Search code examples
apache-flinkflink-streamingpyflink

Performance difference between Table- and DataStream-API


Let us assume that I have two operations which I can write easily using both APIs in PyFlink (e.g. a sum of a column over a TumblingWindow). Are there any performance differences when I use the predefined Table-API commands vs manually implementing the count in Python as a ProcessWindowFunction?
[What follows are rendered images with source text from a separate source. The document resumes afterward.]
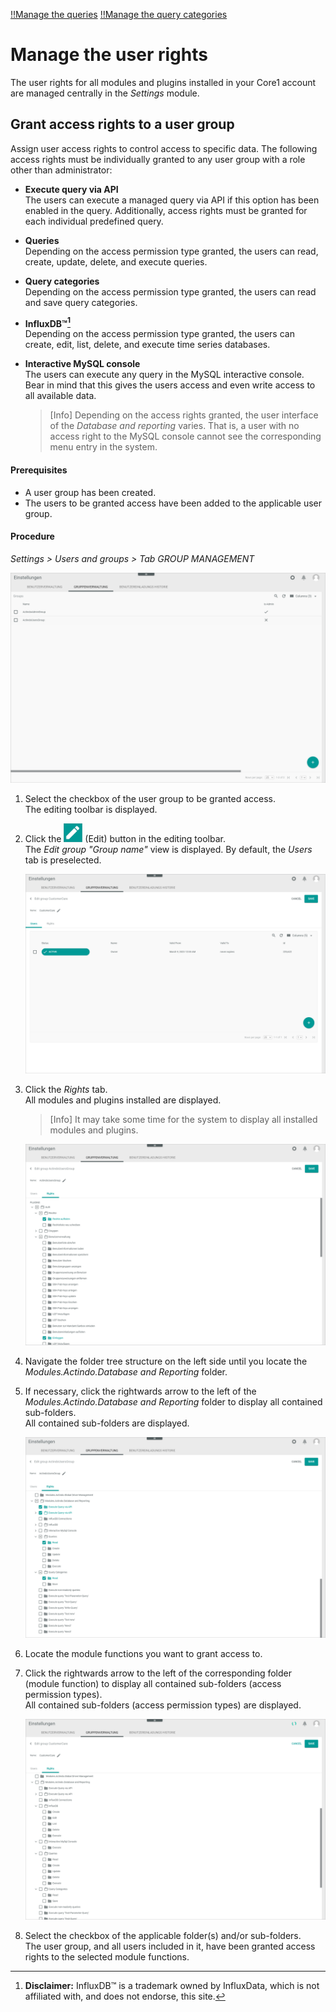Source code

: [!!Manage the queries](./01_ManageQueries.md)
[!!Manage the query categories](./02_ManageQueryCategories.md)

# Manage the user rights

The user rights for all modules and plugins installed in your Core1 account are managed centrally in the *Settings* module. 

[comment]: <> (Link hinzufügen, wenn verfügbar)



## Grant access rights to a user group

Assign user access rights to control access to specific data. The following access rights must be individually granted to any user group with a role other than administrator:

- **Execute query via API**  
    The users can execute a managed query via API if this option has been enabled in the query. Additionally, access rights must be granted for each individual predefined query.    
- **Queries**   
    Depending on the access permission type granted, the users can read, create, update, delete, and execute queries. 
- **Query categories**  
    Depending on the access permission type granted, the users can read and save query categories.
- **InfluxDB&trade;[^1]**  
    Depending on the access permission type granted, the users can create, edit, list, delete, and execute time series databases.
- **Interactive MySQL console**  
    The users can execute any query in the MySQL interactive console. Bear in mind that this gives the users access and even write access to all available data. 

    > [Info] Depending on the access rights granted, the user interface of the *Database and reporting* varies. That is, a user with no access right to the MySQL console cannot see the corresponding menu entry in the system.

#### Prerequisites

- A user group has been created.
- The users to be granted access have been added to the applicable user group.

[comment]: <> (Links hinzufügen, wenn verfügbar)

#### Procedure

*Settings > Users and groups > Tab GROUP MANAGEMENT*

![Group management](../../Assets/Screenshots/DatabaseAndReporting/GroupManagement.png "[Group management]")

1. Select the checkbox of the user group to be granted access.   
    The editing toolbar is displayed.

2. Click the ![Edit](../../Assets/Icons/Edit01.png "[Edit]") (Edit) button in the editing toolbar.    
    The *Edit group "Group name"* view is displayed. By default, the *Users* tab is preselected.

    ![Edit group users](../../Assets/Screenshots/DatabaseAndReporting/EditGroupUsers.png "[Edit group users]")

3. Click the *Rights* tab.  
    All modules and plugins installed are displayed.

    > [Info] It may take some time for the system to display all installed modules and plugins.

    ![Edit group rights](../../Assets/Screenshots/DatabaseAndReporting/EditGroupRights.png "[Edit group rights]")

4. Navigate the folder tree structure on the left side until you locate the *Modules.Actindo.Database and Reporting* folder.
    
5. If necessary, click the rightwards arrow to the left of the *Modules.Actindo.Database and Reporting* folder to display all contained sub-folders.  
    All contained sub-folders are displayed.

    ![Rights DB and reporting](../../Assets/Screenshots/DatabaseAndReporting/EditGroupRightsDatabaseAndReporting.png "[Rights DB and reporting]")

6. Locate the module functions you want to grant access to.

7. Click the rightwards arrow to the left of the corresponding folder (module function) to display all contained sub-folders (access permission types).  
    All contained sub-folders (access permission types) are displayed.

    ![Access permission types](../../Assets/Screenshots/DatabaseAndReporting/AccessPermissionTypes.png "[Access permission types]")

8. Select the checkbox of the applicable folder(s) and/or sub-folders.  
   The user group, and all users included in it, have been granted access rights to the selected module functions.

[comment]: <> (Julian: Sind diese direkt wirksam oder erst nach erneuter Anmeldung des Users im System?)

[^1]: **Disclaimer:** InfluxDB&trade; is a trademark owned by InfluxData, which is not affiliated with, and does not endorse, this site.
To be more precise, I want to compare

table_from_stream \
    .window(Tumble.over(lit(15).minutes)).on(col('time')).alias('w'))
    .groupby(col('w'), col('a'))
    .select(col('w').end, col('a'), col('b').sum)

vs

datastream \
    .key_by('a') \
    .window(TumblingEventTimeWindows.of(Time.minutes(15))) \ 
    .process(MyProcessFunctionThatManuallySums)

Solution

  • The version using the Table API will be more efficient because

    • The job will run entirely in Java, with no need to cross the java/python barrier. Python will only be used to setup the pipeline.
    • A single piece of managed state (per key) will be used to accumulate a running sum, rather than collecting a list of values to add up at the end of each window. OTOH, the datastream job will have to send that possibly very large list to Python.
    • The Table API has a very efficient serializer.
    • Filter pushdown will be used to filter out any columns other than A or B, rather than those columns being serialized and passed through the pipeline.